According to socialism, morality, religion and Christianity are but synonyms of one and the same reality, which consists wholly in the desire and effort of a man to learn the laws or doings of nature, and to conform his thoughts and words to them, in order to make his present life on earth, and that of others, as long and happy as possible, and not at all in a desire and effort to learn what the will of a conscious, personal god is and to conform to it, in order to avoid a hell and gain a heaven for a future life in the sky.

O threats of Hell and Hopes of Paradise! One thing at least is certain—This Life flies; One thing is certain and the rest is Lies; The Flower that once has blown forever dies.

If you object that this is a representation of a sceptical poet, I reply that it is in alignment with a representation of a scriptural preacher:

For that which befalleth the sons of men befalleth beasts; Even one thing befalleth them; As the one dieth, so dieth the other; Yea, they have all one breath; So that a man hath no pre-eminence above a beast; For all is vanity. All go unto one place; All are of the dust, And all turn to dust again.

Darwin showed that each man in his physical development from the embryonic cell to birth passes through, by short cuts, the different forms of life from say, the worm, fish and lemur with all that went before, intervened between and followed after, and Romanes showed that this is as true of the mind as of the body; that, in fact, all the representatives of the animal kingdom are physically and psychically related, and therefore on the same level as to their origin and destiny.

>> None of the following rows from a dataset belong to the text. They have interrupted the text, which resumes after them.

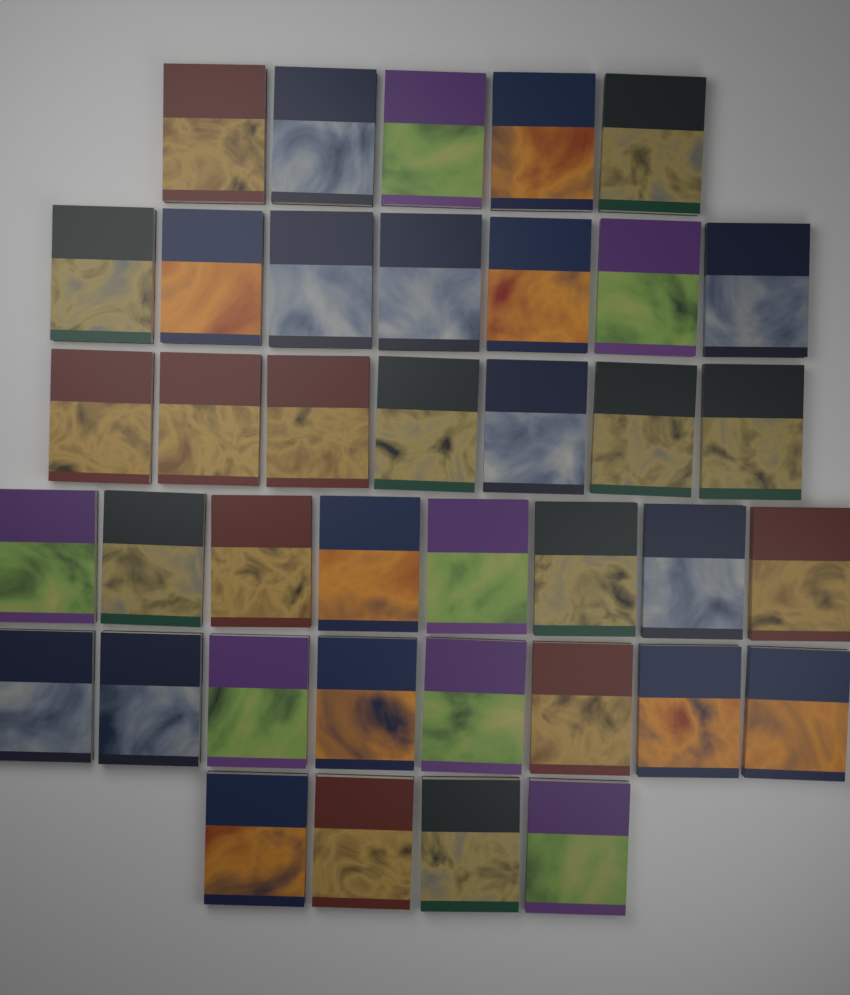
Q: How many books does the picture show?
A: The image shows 39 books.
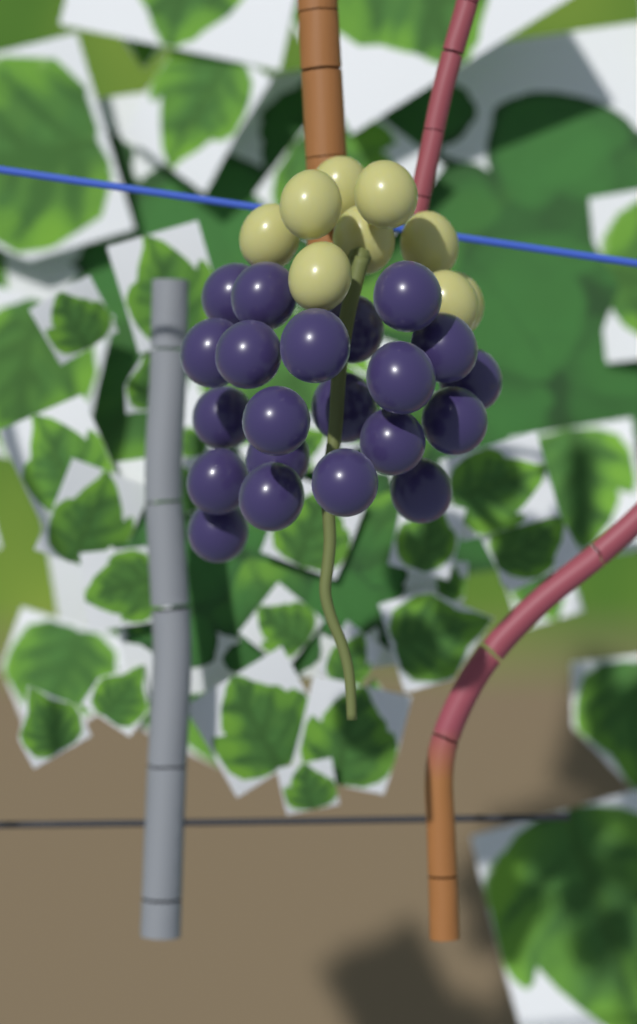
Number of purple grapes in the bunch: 21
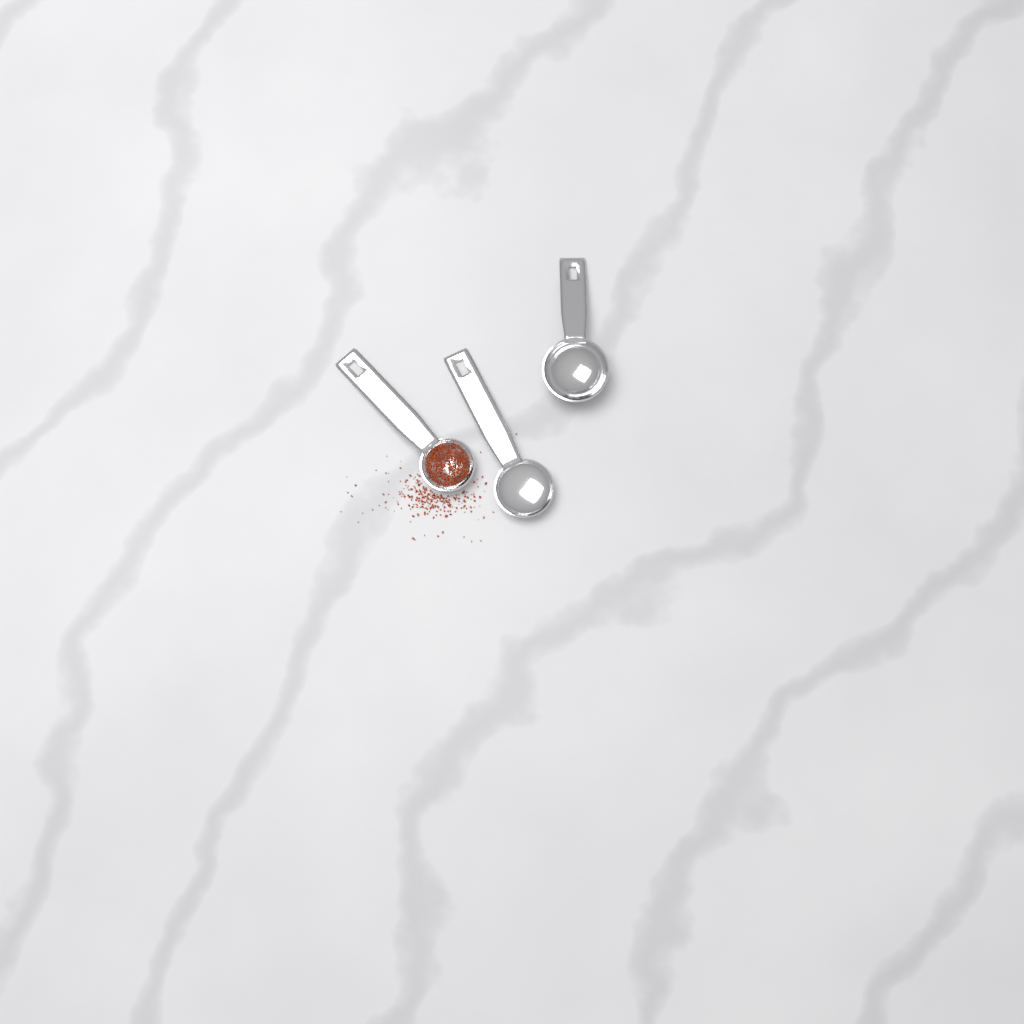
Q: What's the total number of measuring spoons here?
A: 3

In his illuminating book entitled, "The Universal Kinship," Professor Moore says:

The embryonic development of a human being is no different from the embryonic development of any other animal. Every human being at the beginning of his organic existence is a protozoan, about 1-125 inch in diameter; at another stage of development he is a tiny sac-shaped mass of cells without blood or nerves, the gastrula; at another stage he is a worm, with a pulsating tube instead of a heart, and without a head, neck, spinal column, or limbs; at another stage he has as a backbone, a rod of cartilage extending along the back, and a faint nerve cord, as in the amphioxus, the lowest of the vertebrates; at another stage he is a fish with a two-chambered heart, mesonephric kidneys, and gill-slits, with gill arteries leading to them, just as in fishes; at another stage he is a reptile with a three-chambered heart, and voiding his excreta through a cloaca like other reptiles; and finally, when he enters upon post-natal sins and actualities, he is a sprawling, squalling, unreasoning quadruped. The human larva from the fifth to the seventh month of development is covered with a thick growth of hair and has a true caudal (tail) appendage, like the monkey. At this stage the embryo has in all thirty-eight vertebrae, nine of which are caudal, and the great toe extends at right angles to the other toes, and is not longer than the other toes, but shorter, as in the ape.

Surely no argument is needed to convince you that Darwinism corroborates the representation of our ancient heretical poet and scriptural preacher concerning a life beyond the grave rather than the representations of modern orthodox theologians.

Strange, is it not? that of the myriads who Before us pass'd the door of Darkness through, Not one returns to tell us of the Road, Which to discover we must travel, too.